La Fed se montre prudente
Le démantèlement attendu du programme d’achat d’obligations de la banque centrale américaine (Fed) débutera officiellement plus tard dans le mois. Depuis juin de l’année dernière, la Fed achète chaque mois pour 80 milliards de dollars d’obligations d’État et pour 40 milliards de dollars de titres adossés à des hypothèques (MBS). En novembre et décembre, ces montants seront diminués à chaque fois de respectivement 10 milliards de dollars et 5 milliards de dollars. Powell et ses collègues veulent également maintenir ce rythme au premier semestre de 2022, même si le président de la Fed laisse un peu plus de marge pour une accélération ou un ralentissement en fonction du contexte économique. En principe, les achats nets prendront fin en juin 2022. Les moyens libérés par le portefeuille obligataire historique seront toujours réinvestis, ce qui assurera la stabilité du bilan de la Fed.
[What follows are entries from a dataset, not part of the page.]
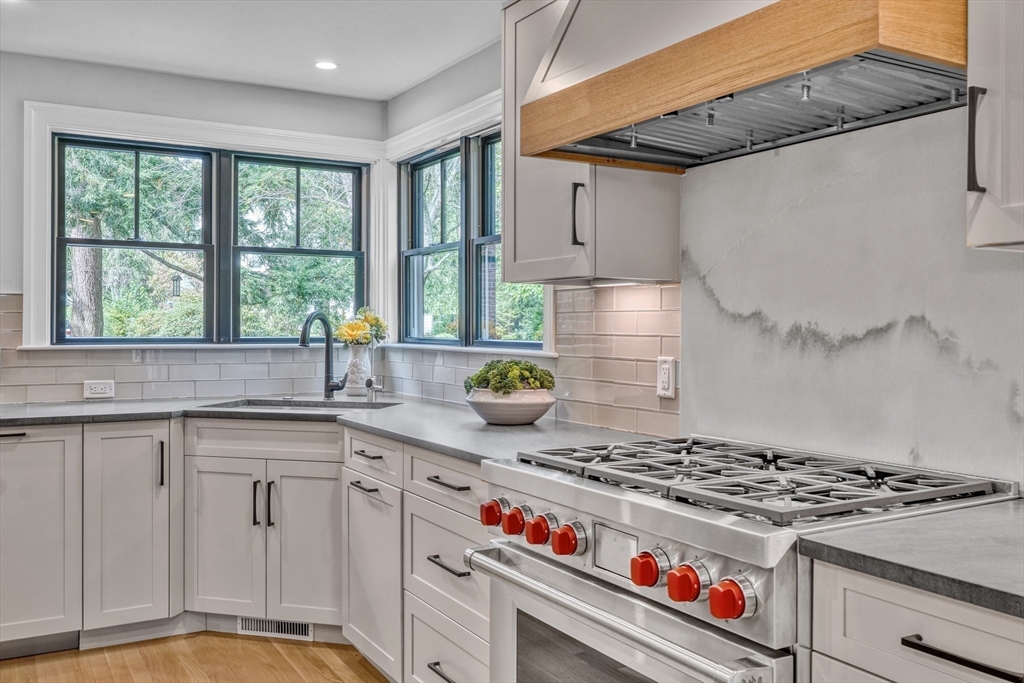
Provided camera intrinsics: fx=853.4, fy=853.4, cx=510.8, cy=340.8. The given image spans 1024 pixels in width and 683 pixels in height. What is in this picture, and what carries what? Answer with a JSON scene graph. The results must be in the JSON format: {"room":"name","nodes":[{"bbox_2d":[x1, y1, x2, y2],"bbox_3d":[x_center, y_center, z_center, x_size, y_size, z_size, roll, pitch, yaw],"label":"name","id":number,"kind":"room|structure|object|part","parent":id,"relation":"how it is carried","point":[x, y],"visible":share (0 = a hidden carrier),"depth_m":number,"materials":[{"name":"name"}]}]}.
{"room":"kitchen","nodes":[
{"label":"kitchen","id":0,"kind":"room"},
{"bbox_2d":[1,52,386,402],"bbox_3d":[-2.601,-0.038,3.539,4.363,2.453,0.152,0,0,-31],"label":"back wall","id":1,"kind":"structure","parent":0,"point":[205,82],"depth_m":3.99,"materials":[{"name":"paint"}]},
{"bbox_2d":[0,293,371,402],"bbox_3d":[-1.786,0.042,3.917,2.436,0.467,0.008,0,0,-31],"label":"tile backsplash","id":2,"kind":"structure","parent":1,"relation":"attached to","point":[25,387],"depth_m":4.00,"materials":[{"name":"white tile"}]},
{"bbox_2d":[83,379,115,399],"bbox_3d":[-1.837,0.214,3.807,0.123,0.079,0.010,0,0,-31],"label":"wall outlet","id":3,"kind":"object","parent":2,"relation":"attached to","point":[103,391],"visible":0.99,"depth_m":3.80,"materials":[{"name":"white plastic"}]},
{"bbox_2d":[21,101,383,348],"bbox_3d":[-1.412,-0.507,4.167,1.440,1.108,0.146,0,0,-31],"label":"window trim","id":4,"kind":"structure","parent":1,"relation":"attached to","point":[47,247],"depth_m":3.98,"materials":[{"name":"white paint"}]},
{"bbox_2d":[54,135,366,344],"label":"window","id":5,"kind":"structure","parent":1,"relation":"in","point":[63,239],"depth_m":4.23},
{"bbox_2d":[0,632,391,682],"bbox_3d":[-0.932,1.255,0.863,4.670,0.083,6.387,0,0,-31],"label":"floor","id":6,"kind":"structure","parent":0,"point":[365,674],"depth_m":3.20,"materials":[{"name":"brown wood"}]},
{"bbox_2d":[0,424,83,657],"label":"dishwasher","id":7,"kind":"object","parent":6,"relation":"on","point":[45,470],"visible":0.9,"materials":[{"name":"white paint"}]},
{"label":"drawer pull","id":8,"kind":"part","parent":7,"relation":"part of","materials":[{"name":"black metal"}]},
{"bbox_2d":[0,419,180,657],"bbox_3d":[-1.903,0.767,3.491,0.948,0.897,0.703,0,0,-31],"label":"base cabinet","id":9,"kind":"object","parent":6,"relation":"on","point":[151,462],"visible":0.9,"depth_m":3.31,"materials":[{"name":"paint"}]},
{"bbox_3d":[-1.527,0.740,3.410,0.308,0.804,0.238,0,0,-31],"label":"cabinet door","id":10,"kind":"part","parent":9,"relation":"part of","materials":[{"name":"white paint"}]},
{"bbox_3d":[-1.388,0.493,3.388,0.019,0.190,0.036,0,0,-31],"label":"vertical pull","id":11,"kind":"part","parent":9,"relation":"part of","materials":[{"name":"black metal"}]},
{"bbox_2d":[0,393,668,463],"bbox_3d":[-0.937,0.294,3.094,1.864,0.036,2.532,0,0,-31],"label":"countertop","id":12,"kind":"structure","parent":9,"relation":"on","point":[401,409],"depth_m":3.14,"materials":[{"name":"grey stone"}]},
{"bbox_2d":[198,397,399,412],"bbox_3d":[-0.899,0.379,3.668,0.834,0.185,0.447,0,0,14],"label":"sink","id":13,"kind":"object","parent":12,"relation":"in","point":[257,405],"visible":0.23,"depth_m":3.86,"materials":[{"name":"silver metal"}]},
{"bbox_2d":[299,311,347,399],"bbox_3d":[-0.870,0.067,3.921,0.219,0.408,0.165,0,0,-31],"label":"faucet","id":14,"kind":"object","parent":12,"relation":"on","point":[327,363],"visible":1,"depth_m":4.00,"materials":[{"name":"black metal"}]},
{"bbox_2d":[344,344,371,396],"bbox_3d":[-0.758,0.143,4.203,0.134,0.246,0.135,0,0,-31],"label":"vase","id":15,"kind":"object","parent":12,"relation":"on","point":[359,385],"visible":0.94,"depth_m":4.15,"materials":[{"name":"white ceramic"}]},
{"bbox_2d":[334,306,386,346],"bbox_3d":[-0.743,-0.024,4.205,0.257,0.293,0.242,0,0,-31],"label":"flower bouquet","id":16,"kind":"object","parent":15,"relation":"in","point":[349,335],"visible":0.71,"depth_m":4.16,"materials":[{"name":"plant"}]},
{"bbox_2d":[366,377,382,402],"bbox_3d":[-0.633,0.223,3.957,0.076,0.107,0.047,0,0,-31],"label":"soap dispenser","id":17,"kind":"object","parent":12,"relation":"on","point":[371,391],"visible":0.99,"depth_m":3.95,"materials":[{"name":"silver metal"}]},
{"bbox_2d":[465,387,557,425],"bbox_3d":[-0.003,0.226,2.960,0.323,0.113,0.323,0,0,-31],"label":"planter bowl","id":18,"kind":"object","parent":12,"relation":"on","point":[481,413],"visible":0.86,"depth_m":2.84,"materials":[{"name":"white ceramic"}]},
{"bbox_2d":[465,359,554,393],"bbox_3d":[-0.004,0.133,2.931,0.274,0.144,0.255,0,0,-31],"label":"succulent plant","id":19,"kind":"object","parent":18,"relation":"in","point":[487,371],"visible":0.75,"depth_m":2.86,"materials":[{"name":"green plant"}]},
{"bbox_2d":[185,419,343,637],"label":"base cabinet","id":20,"kind":"object","parent":6,"relation":"on","point":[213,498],"visible":0.67,"depth_m":3.35,"materials":[{"name":"white paint"}]},
{"bbox_3d":[-1.150,0.824,3.432,0.206,0.617,0.174,0,0,-31],"label":"cabinet door","id":21,"kind":"part","parent":20,"relation":"part of","materials":[{"name":"white paint"}]},
{"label":"pull","id":22,"kind":"part","parent":20,"relation":"part of","materials":[{"name":"black metal"}]},
{"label":"pull","id":23,"kind":"part","parent":20,"relation":"part of","materials":[{"name":"black metal"}]},
{"bbox_2d":[236,616,313,640],"bbox_3d":[-0.956,1.149,3.451,0.343,0.075,0.010,0,0,14],"label":"floor vent","id":24,"kind":"object","parent":20,"relation":"in","point":[303,630],"visible":0.74,"depth_m":3.45,"materials":[{"name":"metal"}]},
{"bbox_3d":[-0.816,0.832,3.390,0.210,0.634,0.140,0,0,-31],"label":"cabinet door","id":25,"kind":"part","parent":20,"relation":"part of","materials":[{"name":"white paint"}]},
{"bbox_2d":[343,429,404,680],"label":"base cabinet","id":26,"kind":"object","parent":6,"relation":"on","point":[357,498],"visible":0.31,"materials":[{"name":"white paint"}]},
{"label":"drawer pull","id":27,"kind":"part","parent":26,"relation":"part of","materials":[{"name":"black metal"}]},
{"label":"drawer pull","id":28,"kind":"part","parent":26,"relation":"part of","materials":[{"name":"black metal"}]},
{"bbox_2d":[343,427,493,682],"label":"base cabinet","id":29,"kind":"object","parent":6,"relation":"on","point":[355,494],"visible":0.42,"depth_m":2.69,"materials":[{"name":"white paint"}]},
{"bbox_3d":[-0.186,0.952,2.444,0.052,0.016,0.175,0,0,-31],"label":"drawer pull","id":30,"kind":"part","parent":29,"relation":"part of","materials":[{"name":"metal"}]},
{"bbox_3d":[-0.188,0.412,2.481,0.044,0.014,0.207,0,0,-31],"label":"drawer pull","id":31,"kind":"part","parent":29,"relation":"part of","materials":[{"name":"metal"}]},
{"bbox_3d":[-0.178,0.637,2.440,0.049,0.015,0.218,0,0,-31],"label":"drawer pull","id":32,"kind":"part","parent":29,"relation":"part of","materials":[{"name":"metal"}]},
{"bbox_2d":[472,435,1018,682],"bbox_3d":[0.453,0.738,1.784,0.764,0.962,0.854,0,0,-31],"label":"gas range","id":33,"kind":"object","parent":6,"relation":"on","point":[662,518],"visible":0.91,"depth_m":1.60,"materials":[{"name":"silver metal"}]},
{"bbox_3d":[-0.044,0.408,2.024,0.049,0.053,0.053,0,0,-31],"label":"knob","id":34,"kind":"part","parent":33,"relation":"part of","materials":[{"name":"red plastic"}]},
{"bbox_3d":[0.005,0.408,1.924,0.050,0.054,0.054,0,0,-31],"label":"knob","id":35,"kind":"part","parent":33,"relation":"part of","materials":[{"name":"red plastic"}]},
{"bbox_3d":[0.058,0.406,1.834,0.051,0.053,0.053,0,0,-31],"label":"knob","id":36,"kind":"part","parent":33,"relation":"part of","materials":[{"name":"red plastic"}]},
{"bbox_3d":[0.110,0.406,1.737,0.055,0.058,0.056,0,0,-31],"label":"knob","id":37,"kind":"part","parent":33,"relation":"part of","materials":[{"name":"red plastic"}]},
{"bbox_3d":[0.135,0.512,1.689,0.104,0.051,0.821,0,0,-31],"label":"oven door handle","id":38,"kind":"part","parent":33,"relation":"part of","materials":[{"name":"silver metal"}]},
{"bbox_3d":[0.240,0.404,1.517,0.053,0.055,0.053,0,0,-31],"label":"knob","id":39,"kind":"part","parent":33,"relation":"part of","materials":[{"name":"red plastic"}]},
{"bbox_3d":[0.291,0.409,1.444,0.053,0.056,0.053,0,0,-31],"label":"knob","id":40,"kind":"part","parent":33,"relation":"part of","materials":[{"name":"red plastic"}]},
{"bbox_3d":[0.341,0.411,1.359,0.059,0.058,0.056,0,0,-31],"label":"knob","id":41,"kind":"part","parent":33,"relation":"part of","materials":[{"name":"red plastic"}]},
{"bbox_3d":[0.468,0.277,1.839,0.688,0.042,0.871,0,0,-31],"label":"burner grates","id":42,"kind":"part","parent":33,"relation":"part of","materials":[{"name":"black metal"}]},
{"bbox_2d":[810,558,1023,682],"bbox_3d":[0.868,0.783,1.197,0.649,0.899,0.637,0,0,-31],"label":"base cabinet","id":43,"kind":"object","parent":6,"relation":"on","point":[918,600],"visible":0.74,"depth_m":1.20,"materials":[{"name":"white paint"}]},
{"bbox_2d":[797,499,1023,617],"bbox_3d":[0.971,0.319,1.137,0.667,0.033,0.943,0,0,-31],"label":"countertop","id":44,"kind":"structure","parent":43,"relation":"on","point":[1006,590],"depth_m":1.25,"materials":[{"name":"grey stone"}]},
{"bbox_3d":[0.621,0.432,1.170,0.046,0.016,0.180,0,0,-31],"label":"bar pull","id":45,"kind":"part","parent":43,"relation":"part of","materials":[{"name":"black metal"}]},
{"bbox_2d":[0,0,509,99],"bbox_3d":[-0.817,-1.292,1.011,4.211,0.105,6.393,0,0,-31],"label":"ceiling","id":46,"kind":"structure","parent":0,"point":[393,90],"depth_m":3.51,"materials":[{"name":"white paint"}]},
{"bbox_2d":[313,60,338,70],"bbox_3d":[-0.846,-1.257,3.894,0.124,0.006,0.125,0,0,-31],"label":"recessed light","id":47,"kind":"object","parent":46,"relation":"in","point":[325,64],"visible":0.99,"depth_m":3.89,"materials":[{"name":"white"}]},
{"bbox_2d":[382,16,1023,493],"bbox_3d":[1.015,0.004,1.869,0.153,2.478,6.194,0,0,-31],"label":"right wall","id":48,"kind":"structure","parent":0,"point":[407,96],"depth_m":3.68,"materials":[{"name":"paint"}]},
{"bbox_2d":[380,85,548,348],"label":"window trim","id":49,"kind":"structure","parent":48,"relation":"attached to","point":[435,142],"depth_m":3.95,"materials":[{"name":"white paint"}]},
{"bbox_2d":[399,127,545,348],"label":"right window","id":50,"kind":"structure","parent":48,"relation":"in","point":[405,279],"depth_m":3.94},
{"bbox_2d":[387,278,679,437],"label":"tile backsplash","id":51,"kind":"structure","parent":48,"relation":"attached to","point":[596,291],"depth_m":2.90,"materials":[{"name":"tile"}]},
{"bbox_2d":[656,356,675,398],"bbox_3d":[0.466,0.109,2.587,0.010,0.120,0.074,0,0,-31],"label":"wall outlet","id":52,"kind":"object","parent":51,"relation":"attached to","point":[666,379],"visible":0.97,"depth_m":2.58,"materials":[{"name":"white plastic"}]},
{"bbox_2d":[502,0,680,287],"bbox_3d":[0.223,-0.675,2.666,0.384,1.001,0.525,0,0,-31],"label":"upper cabinet","id":53,"kind":"object","parent":48,"relation":"attached to","point":[522,275],"visible":0.59,"depth_m":2.55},
{"bbox_3d":[0.201,-0.366,2.522,0.034,0.175,0.038,0,0,-31],"label":"vertical handle","id":54,"kind":"part","parent":53,"relation":"part of","materials":[{"name":"metal"}]},
{"bbox_2d":[515,0,968,171],"bbox_3d":[0.520,-0.835,1.900,0.537,0.774,1.022,0,0,-31],"label":"range hood","id":55,"kind":"object","parent":48,"relation":"attached to","point":[804,62],"visible":0.93,"depth_m":1.78,"materials":[{"name":"wood"}]},
{"bbox_2d":[680,108,1023,487],"bbox_3d":[0.796,-0.107,1.985,0.012,0.773,1.062,0,0,-31],"label":"marble backsplash","id":56,"kind":"structure","parent":48,"relation":"attached to","point":[818,321],"depth_m":1.97,"materials":[{"name":"stone"}]},
{"bbox_2d":[966,0,1023,250],"bbox_3d":[1.024,-0.662,1.271,0.373,1.025,0.573,0,0,-31],"label":"upper cabinet","id":57,"kind":"object","parent":48,"relation":"attached to","point":[988,204],"visible":0.99,"depth_m":1.39,"materials":[{"name":"white paint"}]},
{"bbox_3d":[0.777,-0.330,1.430,0.029,0.170,0.025,0,0,-31],"label":"handle","id":58,"kind":"part","parent":57,"relation":"part of","materials":[{"name":"black metal"}]},
{"label":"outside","id":59,"kind":"structure","parent":0,"visible":0},
{"label":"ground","id":60,"kind":"structure","parent":59,"visible":0},
{"bbox_2d":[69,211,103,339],"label":"tree","id":61,"kind":"object","parent":60,"relation":"on","point":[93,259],"visible":0.28,"materials":[{"name":"plant"}]},
{"bbox_2d":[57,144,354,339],"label":"tree","id":62,"kind":"object","parent":60,"relation":"on","point":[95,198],"visible":0.23,"depth_m":9.55,"materials":[{"name":"green plant"}]},
{"bbox_2d":[170,273,182,297],"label":"bird feeder","id":63,"kind":"object","parent":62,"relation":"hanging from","point":[177,281],"visible":0.85,"depth_m":10.62,"materials":[{"name":"black"}]}
]}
La nouvelle déclaration de politique de la Fed et la séance de questions-réponses de Powell avec la presse ont permis d’exposer quelques nouvelles idées, mais celles-ci n'ont pas vraiment fait bouger les marchés. Depuis le mois d’avril, le communiqué de presse officiel fait état d’une hausse de l’inflation due à des facteurs temporaires. Depuis hier, le document évoque des facteurs "dont la Fed pense qu’ils seront temporaires". L’impact du déséquilibre entre la forte demande (de rattrapage) et l'offre perturbée fait pour la première fois l’objet d’une mention supplémentaire. La Fed semble un peu moins convaincue de la nature passagère de la pression sur les prix, même si Powell a continué de défendre cette position par la suite. L’inflation s'essoufflera dès que les chaînes de production internationales reprendront les livraisons "just in time". Pour la première fois, Powell a dévoilé un peu plus son jeu. Le "point névralgique" se situera au printemps/été de l’année prochaine. C'est à ce moment-là que l'inflation atteindra son point de retournement selon la Fed. Pour la première fois, le marché dispose d'un point de repère à partir duquel la banque centrale remplacera le terme "temporaire" par le terme "structurel" dans son discours.
Pendant la majeure partie de la conférence de presse, Powell a tenté de centrer l’attention sur le marché de l’emploi. Contrairement à l’objectif d’inflation, il reste encore de la marge avant d'atteindre le plein emploi. Quant à savoir comment mesurer cela avec précision, même les gouverneurs ne le savent pas exactement. Jerome Powell a néanmoins déclaré que le marché de l’emploi américain pourrait tourner à plein régime au second semestre de l’année prochaine. Un signal clair avec lequel le marché aurait plus faire plus.
Si nous combinons l’incertitude autour de l'inflation avec les prévisions en matière d’emploi, nous arrivons à la prévision du marché selon laquelle la Fed relèvera une première fois son taux directeur à l’automne de l’année prochaine. Powell n’a rien fait pour contredire cette prévision. Au contraire, la Fed se rapproche du marché dans ses déclarations. Cela pourrait se confirmer en décembre, lorsque de nouvelles prévisions de croissance, d’inflation et de taux directeur seront publiées.
Sur les marchés, la réunion de la Fed a eu l'effet d'une tempête dans un verre d’eau. La courbe des taux américaine s’est quelque peu raidie en raison de la hausse des prévisions d’inflation. La partie courte de la courbe n’a quant à elle pratiquement pas bougé. Le dollar a perdu un peu de terrain, mais a déjà refait son retard ce matin. Le pouvoir d'attraction du niveau de support de EUR/USD 1,1495/93 restera la voie de la moindre résistance tant que l’euro ne pourra pas rivaliser. La réaction paisible sur les marchés des taux et des changes a apporté de l'eau au moulin des bourses. Les principaux indices américains ont gagné jusqu'à 1 %.